#### Your goal:
Each record is to be printed again exactly, though not its pictures.

(Input begins)

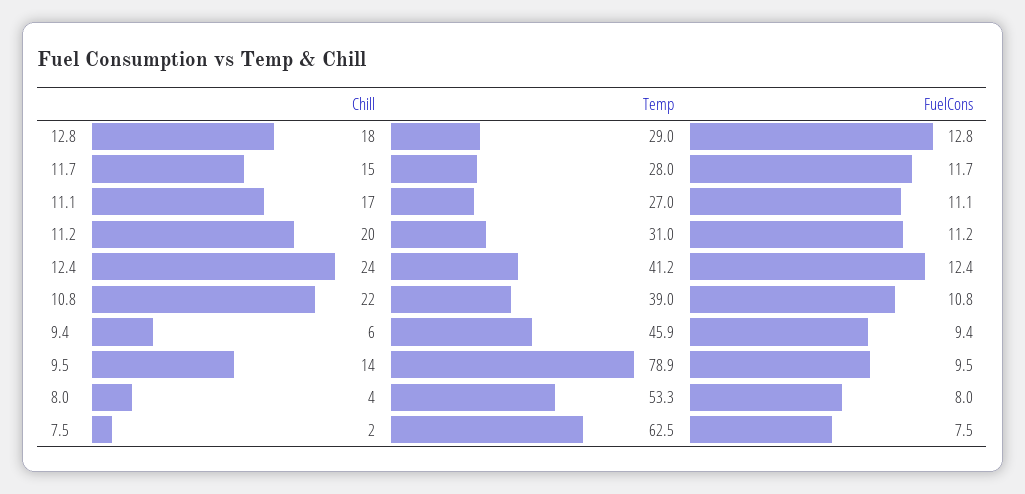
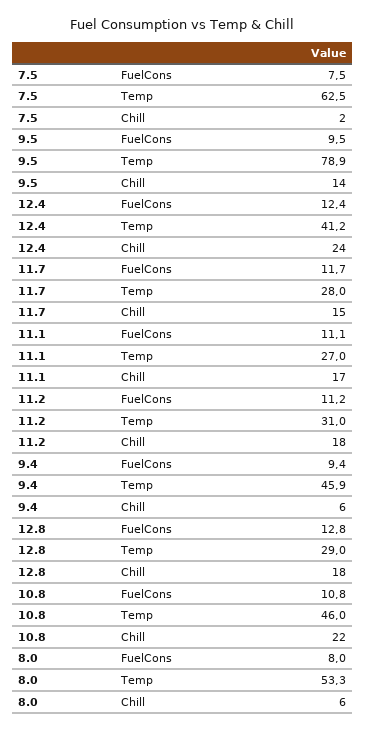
  {
    "Chill": {
      "12.8": 18,
      "11.7": 15,
      "11.1": 17,
-     "11.2": 20,
+     "11.2": 18,
      "12.4": 24,
      "10.8": 22,
      "9.4": 6,
      "9.5": 14,
-     "8.0": 4,
+     "8.0": 6,
      "7.5": 2
    },
    "Temp": {
      "12.8": 29,
      "11.7": 28,
      "11.1": 27,
      "11.2": 31,
      "12.4": 41.2,
-     "10.8": 39,
+     "10.8": 46,
      "9.4": 45.9,
      "9.5": 78.9,
      "8.0": 53.3,
      "7.5": 62.5
    },
    "FuelCons": {
      "12.8": 12.8,
      "11.7": 11.7,
      "11.1": 11.1,
      "11.2": 11.2,
      "12.4": 12.4,
      "10.8": 10.8,
      "9.4": 9.4,
      "9.5": 9.5,
      "8.0": 8,
      "7.5": 7.5
    }
  }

(Input ends)

#### The completed task:
  {
    "Chill": {
      "12.8": 18,
      "11.7": 15,
      "11.1": 17,
-     "11.2": 20,
+     "11.2": 18,
      "12.4": 24,
      "10.8": 22,
      "9.4": 6,
      "9.5": 14,
-     "8.0": 4,
+     "8.0": 6,
      "7.5": 2
    },
    "Temp": {
      "12.8": 29,
      "11.7": 28,
      "11.1": 27,
      "11.2": 31,
      "12.4": 41.2,
-     "10.8": 39,
+     "10.8": 46,
      "9.4": 45.9,
      "9.5": 78.9,
      "8.0": 53.3,
      "7.5": 62.5
    },
    "FuelCons": {
      "12.8": 12.8,
      "11.7": 11.7,
      "11.1": 11.1,
      "11.2": 11.2,
      "12.4": 12.4,
      "10.8": 10.8,
      "9.4": 9.4,
      "9.5": 9.5,
      "8.0": 8,
      "7.5": 7.5
    }
  }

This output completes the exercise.